Using the information
A) Answer these questions using the passage on Smith and CrossFit, marking each answer with the same numeral:
(i) On what machine did Capt. Brian Harris complete the half Murph?
(ii) In what year did Smith graduate?
(iii) Where did Smith place overall the year before his injury?
B) Reproduce the part of the passage on Smith and CrossFit starting with "The injury happened" and going on through "to CrossFit officials.".

Source text
The Army goes to great lengths to support competitive athletes. Here, Capt. Brian Harris completes the half Murph on the Assault AirRunner during the U.S. Army Warrior Fitness Team Tryouts.
(U.S. Army image by Lara Poirrier)
A NEW PATH
Smith’s respect for CrossFit started long before his time at West Point, he said.
“I wanted to do all the cool guy stuff that you see on TV. [CrossFit] helped me out with wrestling during high school and college,” he said.
After Smith graduated in 2015, CrossFit presented the most natural transition to help “stoke that competitive fire,” he added. In between his duties as a new lieutenant, Smith would spend hours in the gym. He was determined to make the CrossFit Games by 2020.
However, Smith’s fitness career almost derailed in February 2016. During an Army exercise, Smith sustained an injury, which broke his left ring finger in two places and sliced off the tip.
The injury happened a day before the CrossFit Open, the first qualifying stage for the CrossFit Games. The year prior, Smith placed 174th overall out of 273,000 total participants, according to CrossFit officials.

Extracted records
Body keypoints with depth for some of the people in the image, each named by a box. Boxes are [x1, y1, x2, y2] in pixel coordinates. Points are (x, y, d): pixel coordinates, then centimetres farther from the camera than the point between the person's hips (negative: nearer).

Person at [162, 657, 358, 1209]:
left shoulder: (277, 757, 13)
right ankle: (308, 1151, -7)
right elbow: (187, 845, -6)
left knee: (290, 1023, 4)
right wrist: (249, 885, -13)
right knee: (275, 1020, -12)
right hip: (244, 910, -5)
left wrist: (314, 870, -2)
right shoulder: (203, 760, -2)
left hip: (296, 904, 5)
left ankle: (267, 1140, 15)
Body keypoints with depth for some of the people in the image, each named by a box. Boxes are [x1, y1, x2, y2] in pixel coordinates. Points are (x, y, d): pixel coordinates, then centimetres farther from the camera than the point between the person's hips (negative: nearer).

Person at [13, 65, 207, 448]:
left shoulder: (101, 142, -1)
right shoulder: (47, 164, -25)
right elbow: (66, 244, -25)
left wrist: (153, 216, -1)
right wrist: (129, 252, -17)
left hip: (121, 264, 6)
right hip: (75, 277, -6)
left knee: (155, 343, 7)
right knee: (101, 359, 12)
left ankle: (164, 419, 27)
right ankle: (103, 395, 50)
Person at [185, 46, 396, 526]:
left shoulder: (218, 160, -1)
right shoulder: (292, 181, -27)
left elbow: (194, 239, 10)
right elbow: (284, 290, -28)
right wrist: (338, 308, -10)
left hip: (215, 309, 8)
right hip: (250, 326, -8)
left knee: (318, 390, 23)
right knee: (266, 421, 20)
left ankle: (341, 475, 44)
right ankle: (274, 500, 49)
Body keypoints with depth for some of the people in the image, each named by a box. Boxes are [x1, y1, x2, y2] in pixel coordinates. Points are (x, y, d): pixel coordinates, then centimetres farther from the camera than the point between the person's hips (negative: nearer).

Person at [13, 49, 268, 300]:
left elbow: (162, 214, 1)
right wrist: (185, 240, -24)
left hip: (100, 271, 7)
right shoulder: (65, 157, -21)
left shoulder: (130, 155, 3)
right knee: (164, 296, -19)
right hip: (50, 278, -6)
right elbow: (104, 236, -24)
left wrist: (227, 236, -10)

Results by task
A)
(i) The Assault AirRunner
(ii) 2015
(iii) 174th overall out of 273,000 total participants

B)
The injury happened a day before the CrossFit Open, the first qualifying stage for the CrossFit Games. The year prior, Smith placed 174th overall out of 273,000 total participants, according to CrossFit officials.